“This is different from what we’re used to,” I told Paddy, who was sitting next to me.” In Seattle, we get out of our cars for a concert!” He just laughed good-naturedly.
We’d arrived in North Sydney, Nova Scotia, with 12 hours to kill before the scheduled departure of our ferry for Newfoundland. So we strolled — slowly — up and down the main street, taking in the aging, mismatched store fronts. We bought ice cream cones, licking them carefully to make them last as long as possible. We drove, leisurely, to a farmer’s market to buy fruit, selecting a handful of apples from the piles of potatoes, turnips, and cabbages. At a yard sale, I spent a loonie (a Canadian dollar coin) on a couple of hair scrunchies in UW colors. The woman who sold them to me was returning to North Sydney after ten years in Spokane, Washington. She didn’t say why.
Our slow, deliberate pace made everything seem a bit surreal. And then we ended up in this park, where things were surreal for a different reason.
It was a concert, the band playing in a small, temporary bandshell, well-amplified. Not Cape Breton’s Irish music, but “cryin’ in your beer” country music with a twang. Though the instrumentals were fine, many of the vocals were off key, like karaoke.
The band seemed a bit lonely, because the audience wasn’t very close. About 50 feet from the bandshell, a handful of people sat on benches. Further out was the real audience: Dozens of cars, with about a hundred people in them, were parked in the gravel lot that surrounded the picnic area. I wanted to ask someone why they were sitting in their cars, but they had their windows rolled up!

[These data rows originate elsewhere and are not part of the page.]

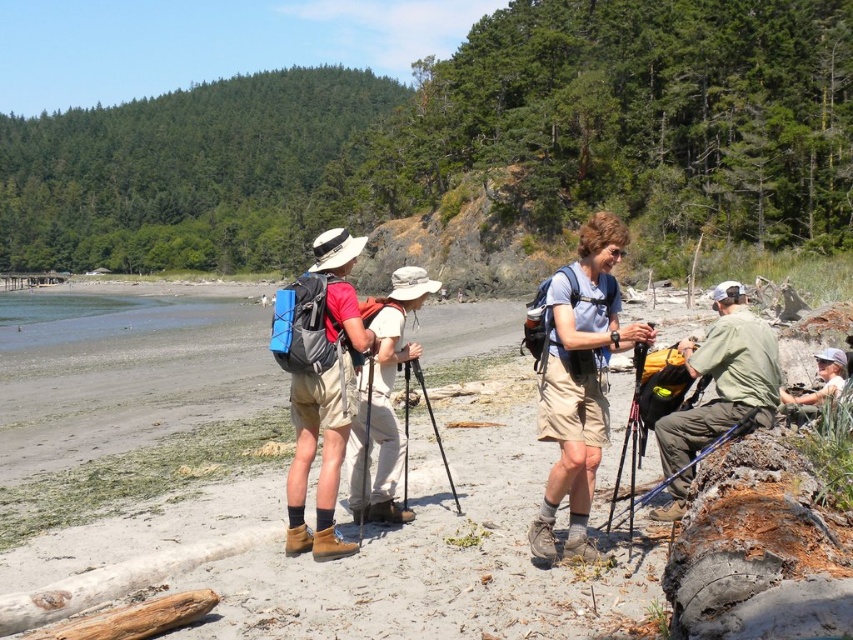
Question: Which point appears closest to the camera in this image?

Choices:
 (A) (222, 496)
 (B) (405, 426)

Answer: (A)

Question: Which object is positioned closest to the light brown wooden stick at lower right?

Choices:
 (A) matte blue backpack at center
 (B) khaki cotton shorts at center

Answer: (A)

Question: Is the position of green fabric backpack at center less distant than that of light brown wooden stick at lower right?

Choices:
 (A) yes
 (B) no

Answer: (A)

Question: Which object is farther from the camera taking this photo?

Choices:
 (A) khaki cotton shorts at center
 (B) light brown wooden stick at lower right

Answer: (B)

Question: Where is green fabric backpack at center located in relation to light brown wooden stick at lower right in the image?

Choices:
 (A) above
 (B) below

Answer: (B)

Question: Observing the image, what is the correct spatial positioning of smooth sand beach at center in reference to black metal tripod at center?

Choices:
 (A) below
 (B) above

Answer: (B)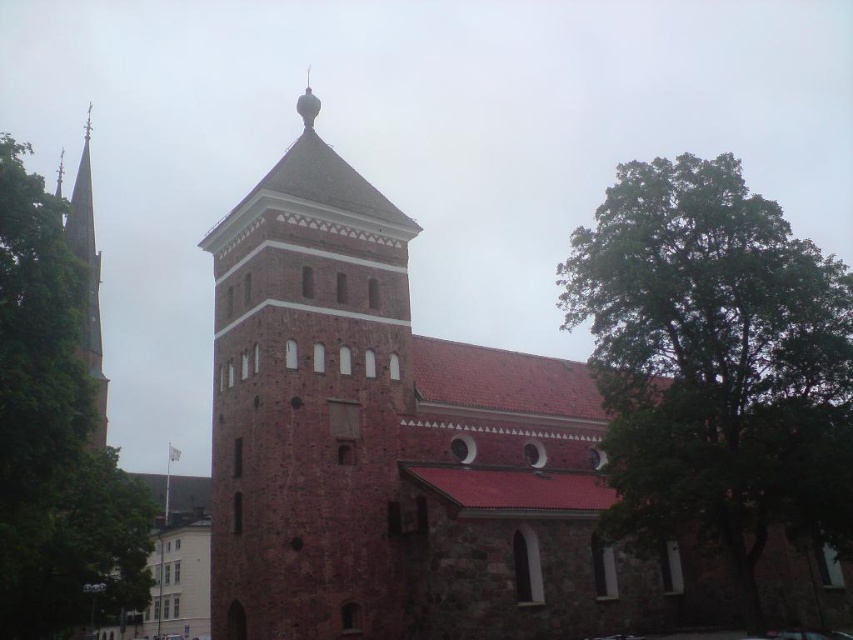
Can you confirm if red brick tower at center is positioned to the right of green leafy tree at left?

Correct, you'll find red brick tower at center to the right of green leafy tree at left.

Between point (378, 611) and point (119, 509), which one is positioned behind?

The point (119, 509) is behind.

Which is in front, point (392, 417) or point (21, 476)?

Point (21, 476)

Image resolution: width=853 pixels, height=640 pixels. What are the coordinates of `red brick tower at center` in the screenshot? It's located at (306, 400).

Can you confirm if brown stone church at center is smaller than green leafy tree at left?

Yes, brown stone church at center is smaller than green leafy tree at left.

Is point (309, 387) positioned behind point (20, 214)?

Yes.

The width and height of the screenshot is (853, 640). I want to click on brown stone church at center, so click(x=399, y=448).

Is green leafy tree at right positioned before green leafy tree at left?

No.

Is point (592, 272) positioned behind point (10, 280)?

Yes, it is behind point (10, 280).

Identify the location of green leafy tree at right. (715, 365).

Where is `green leafy tree at right`? This screenshot has height=640, width=853. green leafy tree at right is located at coordinates (715, 365).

My curiosity about this strange breed of entertainment led me to Paddy, a cheerful older fellow sitting by himself on a bench. We struck up a conversation, chatting during the songs. I noticed Paddy occasionally looking over his shoulder, and he explained, “I’m waiting for my girlfriend.” There was a twinkle in his eye, and I found myself looking around for some matronly older lady who might be heading our way.
But Mary was both younger and more vivacious than I expected. She arrived with her father, 84-year-old Clarence, and we all moved over to make room on the bench. Despite the music, it was a delightful evening, and the five of us chatted and laughed and watched the people. Between songs, the cacaphony of appreciative honking from the cars was deafening, drowning out both our conversation and our polite applause.
There was a great deal of teasing going on, and I teased Paddy about his young girlfriend. Mary protested, “I’m a senior citizen!” She told us she’d had her first child at 15, and then went on to have 7 by the time she was 22. She was the youngest great-grandmother I’d ever seen.
It was apparent that she enjoys spending time with her father, the only great-great-grandfather I’d ever met. Clarence is short but spry, describing himself as a “jack of all trades, master of none.” He has lived his whole life in North Sydney, but he’s never taken the ferry to Newfoundland. Clarence showed us the watch he wears that his now-deceased wife of 53 years gave him; when it stopped working, he had the face replaced with her portrait. You can tell that he misses her.
Mary and Clarence had come late to the concert because they were at St. Mary’s Catholic cemetary, attending a mass for the dead. They told us that the red candles placed on the graves would burn all night, and that it was a sight to see. They each had a spouse buried in that cemetary, along with Clarence’s father. One of Mary’s daughters was murdered 13 years ago in the neighboring community of Sydney Mines. She’s in the cemetary, too.
Sipping hot tea, we huddled closer on the bench as it got dark and started getting cold. But we all stayed until the end to hear the band play Clarence’s request of “Fallen Leaves.” Then we exchanged hugs with our new friends and went on our way, buoyed up by the encounter.
With a few more hours to kill, we drove to the cemetary, where tiny red candles flickered every few feet across the hillside. We parked the van and strolled among the tombstones, our way lit only by the stars and those tiny red candles. A loon called from the darkness, making the hair on my neck stand up. Nobody else was walking through the cemetary. In true North Sydney fashion, they came to see the candles, but they all stayed in their cars.